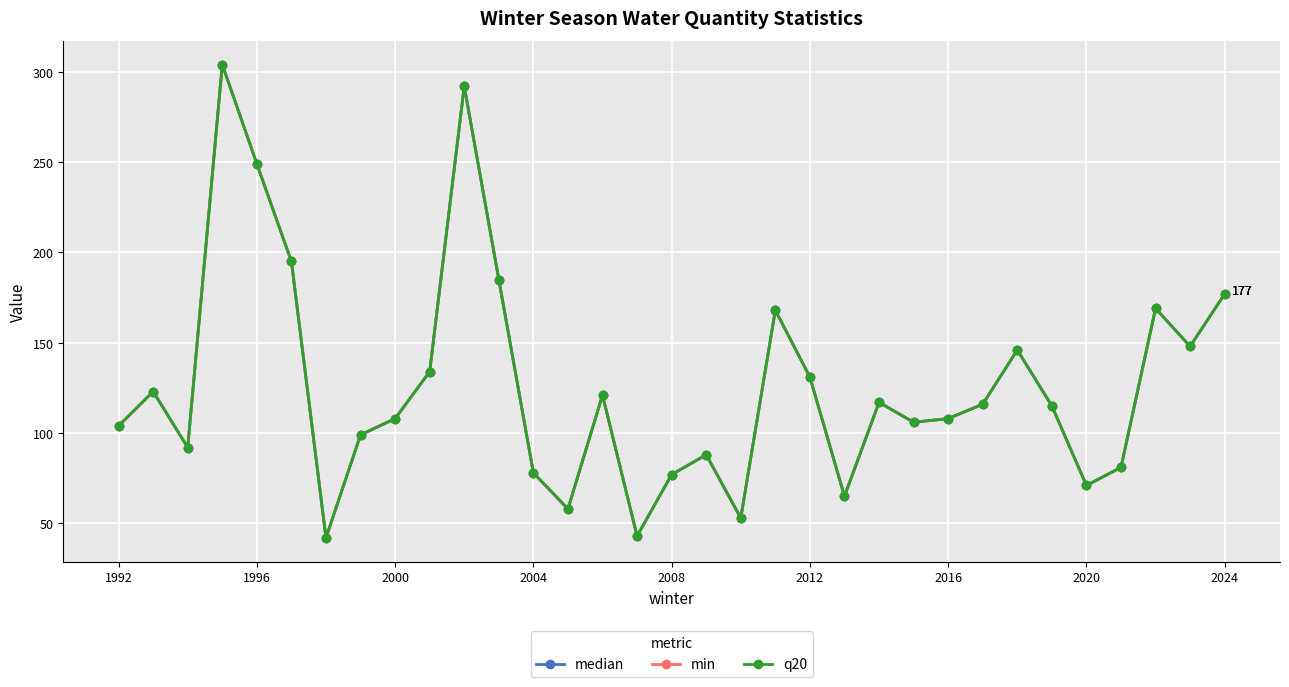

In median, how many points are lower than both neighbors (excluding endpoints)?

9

---

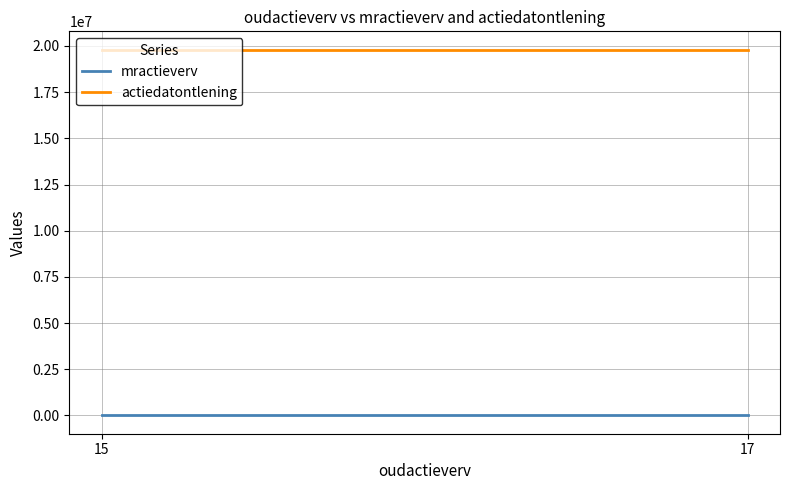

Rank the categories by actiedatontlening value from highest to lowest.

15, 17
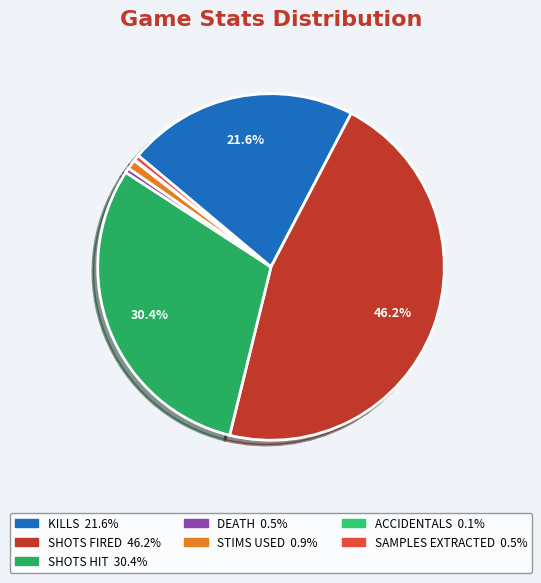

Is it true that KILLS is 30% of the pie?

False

...

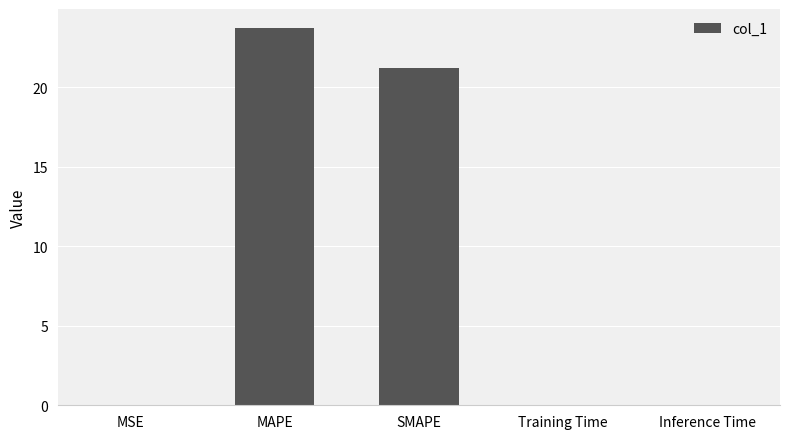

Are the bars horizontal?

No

EXERCISE OBJECTIVE:
Write out the listing word for word, beginning at the line that contains "Rank the categories" and stopping after the line that contains "Is it true that KILLS is 30% of the pie?". Leave any picture out of your copy.

ANSWER TO THIS TASK:
Rank the categories by actiedatontlening value from highest to lowest.

15, 17

Is it true that KILLS is 30% of the pie?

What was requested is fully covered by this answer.